Texto para leitura:

# # #

Belize, como este paraíso caribenho enfrenta a pandemia e desenvolve um turismo resiliente
A covid-19 testou este país coberto de selva tropical e que possui o segundo recife de coral mais valioso do mundo. Acostumado a superar furacões e os efeitos das alterações climáticas, agora enfrenta o desafio de criar um modelo econômico diversificado, mais sustentável e inclusivo
Belize começa a recuperar timidamente o pulso do turismo. A economia deste pequeno país caribenho do norte da América Central de apenas 400 000 habitantes sempre se desenvolveu em torno da atividade turística, um setor que antes da pandemia representava o 40% do seu Produto Interno Bruto (PIB) e o 39,3% do emprego total. A grande maioria dos turistas que a visitaram eram americanos, seguidos de canadenses e europeus atraídos pelo seu grande recife de coral, o segundo maior do mundo e que se estende da Riviera Maia até a fronteira com Honduras.
O menor país da América Central também possui uma rede de cavernas e grutas subterrâneas e florestas tropicais bem preservadas. Na verdade, quase o 80% do país é coberto por densa floresta tropical, grande parte da qual está sob proteção do governo. Os recursos naturais são assim o seu primeiro bem que, somadas às suas condições ambientais e climáticas, sempre a tornaram um destino para os amantes da natureza e da aventura.

# # #

Material abaixo:

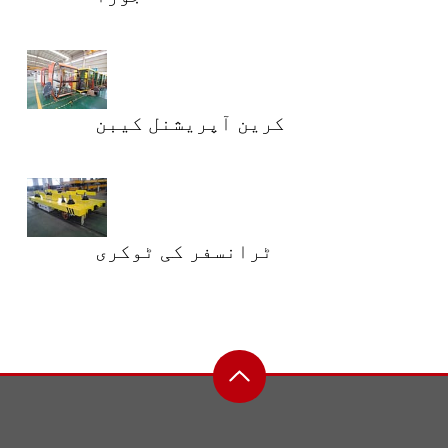
کرین آپریشنل کیبن
ٹرانسفر کی ٹوکری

# # #

Lista de exercícios:
1) De acordo com o texto sobre Belize, que porcentagem do emprego total o turismo representava antes da pandemia?
2) Escreva a continuação do texto sobre Belize a partir do ponto em que ele termina.
O material é independente do texto sobre Belize.

Respostas esperadas:
1) 39,3% do emprego total.

2)
Mas a pandemia mudou tudo. As fronteiras foram fechadas e o turismo despencou. A entrada de visitantes caiu 66% e a crise arrasou grande parte das 86 mil pessoas que dependiam direta ou indiretamente desse setor. A pobreza e o desemprego aumentaram dramaticamente. Felizmente, e apesar da sua capacidade limitada de recursos de saúde —apenas há um médico e 15 enfermeiras para cada 1000 habitantes, de acordo com o Banco Mundial— a resposta de Belize à covid-19 foi rápida e a sua gestão da pandemia bastante aceitável. Até o início de abril de 2021, foram confirmados 12.845 casos e 318 óbitos.
Por meio de videochamada, Anthony Mahler, ministro do Turismo de Belize, afirma que em um momento como este do ano já estariam recebendo entre 50 e 60 mil pessoas. Agora com as fronteiras praticamente fechadas e a obrigação —em alguns países— de ficarem em quarentena na volta da viagem, dificilmente recebem visitantes. Assim, a covid-19 mais uma vez colocou à prova a capacidade de resiliência do turismo de Belize, atividade que teve e tem que enfrentar periodicamente furacões e tempestades, e também os efeitos das alterações climáticas, como a elevação do nível do mar e erosão costeira, bem como todos os impactos econômicos e sociais daí decorrentes.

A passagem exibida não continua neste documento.